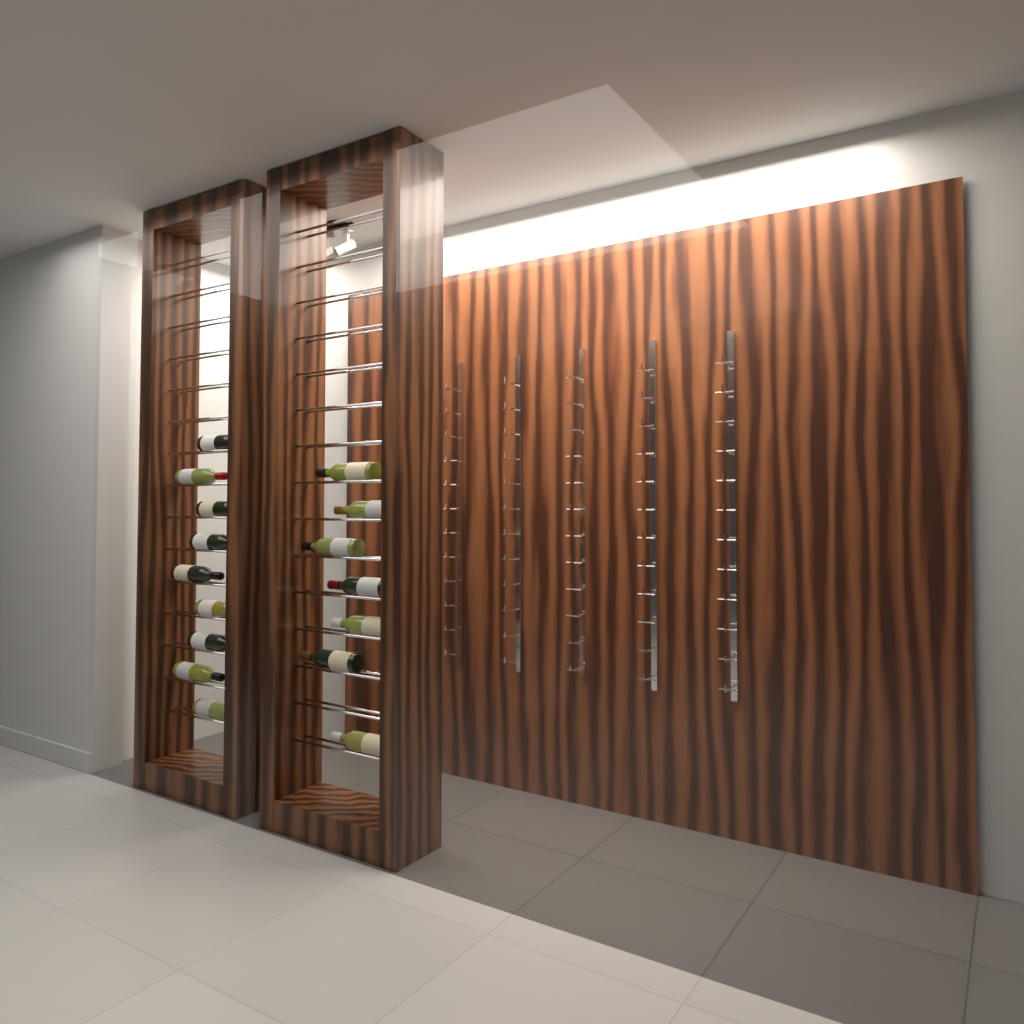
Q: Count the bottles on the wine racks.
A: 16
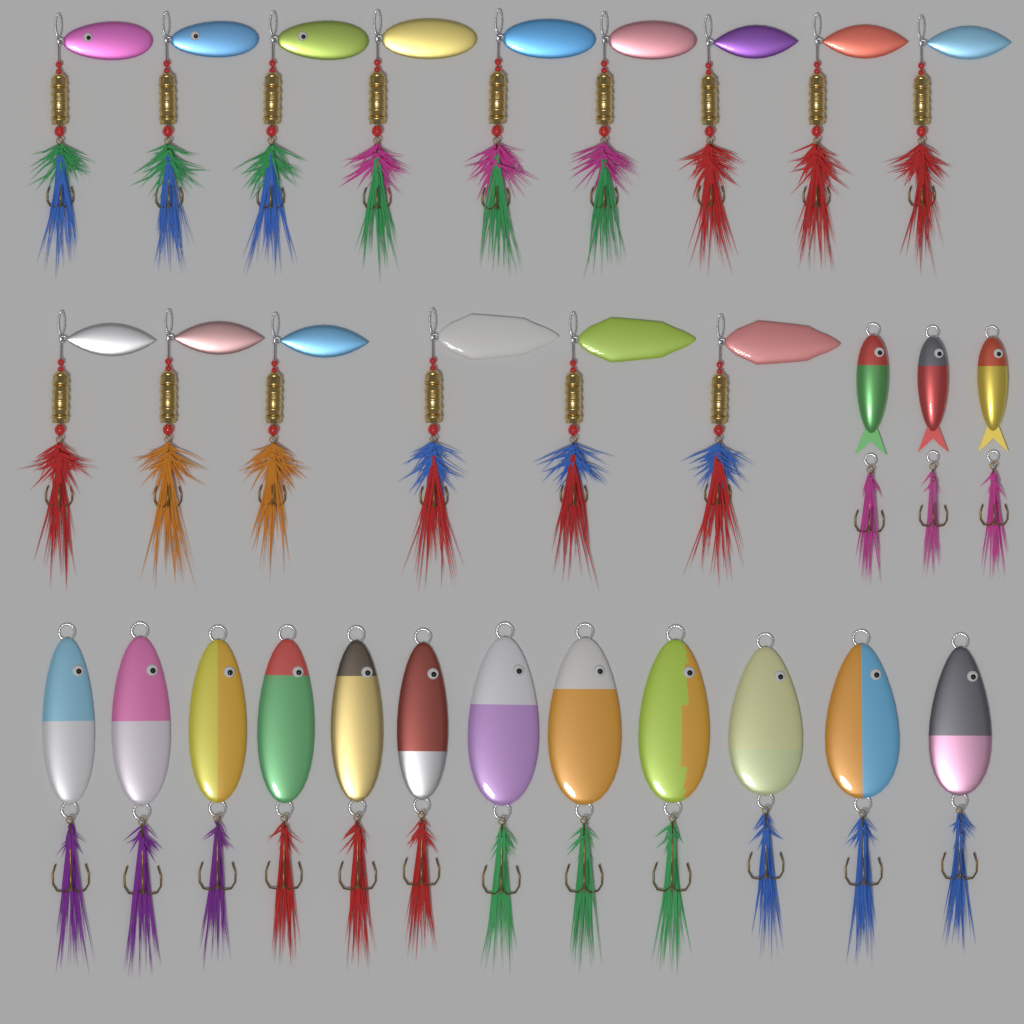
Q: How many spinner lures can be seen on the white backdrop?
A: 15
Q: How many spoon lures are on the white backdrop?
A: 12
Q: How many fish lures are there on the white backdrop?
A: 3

####

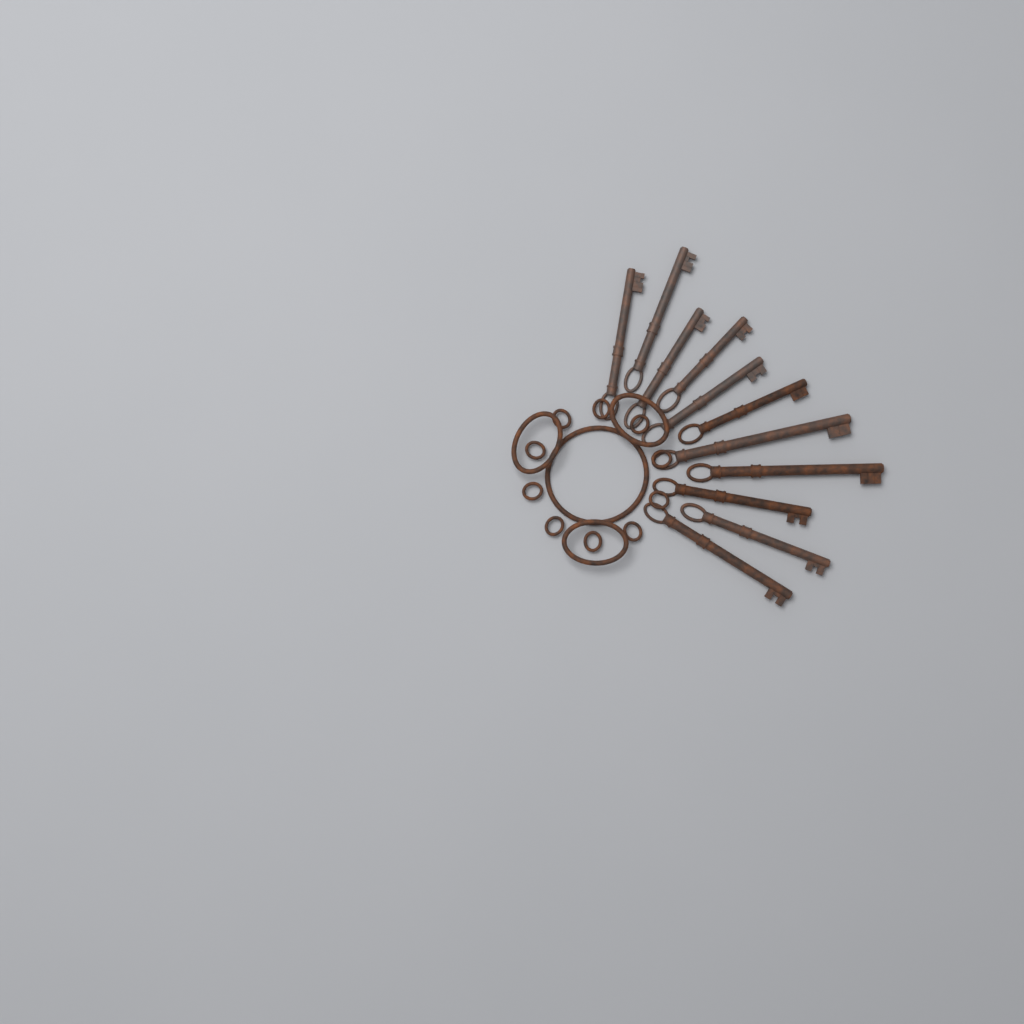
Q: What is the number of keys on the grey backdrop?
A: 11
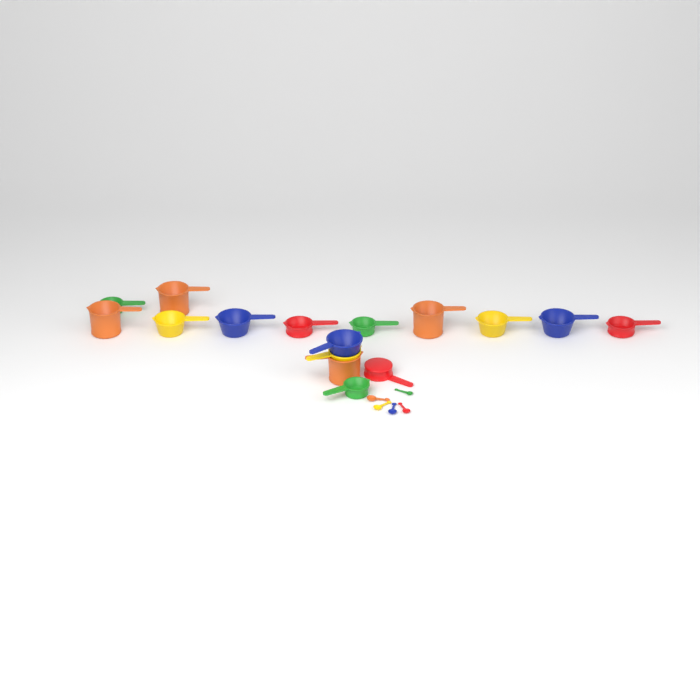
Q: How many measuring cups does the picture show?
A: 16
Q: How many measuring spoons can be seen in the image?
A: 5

####

- YOUR INSTRUCTIONS:
Find every line above that contains the word "white" and copy each of those lines. Case counts.

- RESPONSE:
Q: How many spinner lures can be seen on the white backdrop?
Q: How many spoon lures are on the white backdrop?
Q: How many fish lures are there on the white backdrop?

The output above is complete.